Here's Why Verizon Dropped Contracts for Customers

NEWS ANALYSIS: After resisting contract-cutting moves by competitors like T-Mobile for some time, Verizon finally succumbs and drops contracts.

Verizon drops contracts

Starting Aug. 13, when Verizon Wireless begins offering its new no-contract cellular data and phone packages to new and existing customers, the company will essentially be hoisting a white flag and giving up on the contract wars.

For Verizon, this is a huge concession. Firm in its belief for years that contracts are king, the company pushed back against rivals like T-Mobile that were tearing up customer contracts and letting their customers choose their services and their carrier relationships without limitations.

But on Aug. 7, Verizon announced it would resist no more. In a brief announcement, the company said that it will rid its customer relationships of contracts starting on Aug. 13, when users can begin to choose from no-contract services that will more closely match their wireless needs and lifestyles.

"T-Mobile has been carving an impressive swath in both AT&T and Verizon of late, and this is apparently their response," Rob Enderle, principal of the Enderle Group, told eWEEK in an email reply. "Typically you look at a market like this and figure the big guys will drive the change. In this case it is T-Mobile and it is clear that if the big guys don't change that T-Mobile may be the new big guy and Verizon and AT&T will be crying about what they once had."

What likely drove Verizon to make the move to ditch contracts, wrote Enderle, is that "T-Mobile has been taking an impressive amount of business from them" by being aggressive, but the number of customers moving to T-Mobile still hasn't been as high as it could be, he explained. "But these things tend to snowball and Verizon needed a better defense before this got a lot worse."

Another huge worry for Verizon, said Enderle, are the recent reports that Apple is looking at offering its own mobile services as a Mobile Virtual Network Operator (MVNO), where it would resell cellular services it would buy from the major carriers. "A big concern for Verizon is the rumor that Apple may enter this space and Apple customers are really, really, loyal to Apple."

Under its new contract-free mobile plans, Verizon said it will offer monthly packages that customers can customize, starting at $20 per smartphone per month plus a choice of four data packages ranging from $30 a month for 1GB of shareable data to $80 a month for 12GB of shareable data. A 3GB shareable data package is $45 a month, while a 6GB package is $60 a month. Unlimited talk and text are included with all of the packages and extra data can be purchased at $15 per GB. Monthly access charges for a tablet or Verizon Jetpack hotspot will be $10 per month.

Verizon will, at least for now, still offer two-year contracts for tablets and for existing customers who are on More Everything plans and want to keep them, a Verizon spokesman told eWEEK.

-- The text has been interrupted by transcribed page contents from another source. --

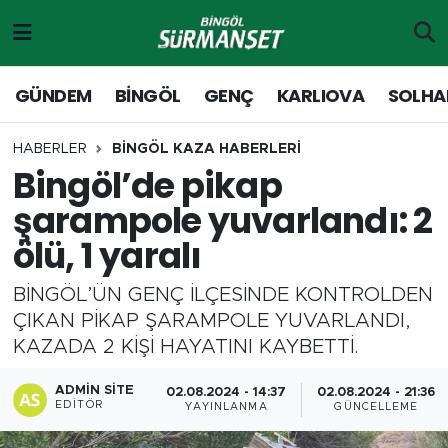
Gündem
Merkez Nöbetçi Eczaneler
GÜNDEM
BİNGÖL
GENÇ
KARLIOVA
SOLHA
Genç
Merkez Hava Durumu
HABERLER
BİNGÖL KAZA HABERLERİ
Bingöl’de pikap
Solhan
Merkez Trafik Yoğunluk Haritası
şarampole yuvarlandı: 2
Karlıova
Süper Lig Puan Durumu ve Fikstür
ölü, 1 yaralı
Adaklı-Kiğı
Tüm Manşetler
BİNGÖL’ÜN GENÇ İLÇESİNDE KONTROLDEN
ÇIKAN PİKAP ŞARAMPOLE YUVARLANDI,
Yayladere-Yedisu
Son Dakika Haberleri
KAZADA 2 KİŞİ HAYATINI KAYBETTİ.
MD Prestij Dergisi
Haber Arşivi
ADMIN SITE
02.08.2024 - 14:37
02.08.2024 - 21:36
EDITÖR
YAYINLANMA
GÜNCELLEME
Siyaset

Gartner analyst Tuong Huy Nguyen said that Verizon's move "certainly feels like the direction that the [major] companies are moving in."

What's still not known, however, is how Verizon's decision will affect all of its customers, he said. "My guess is that no, it's not cheaper, and that it's making [prices] the same or even slightly higher."

Ultimately, it means that consumers who are long accustomed to subsidized smartphone prices are going to see much higher initial price tags for their new devices and that they'll be somewhat surprised to see "that the training wheels have come off , he said.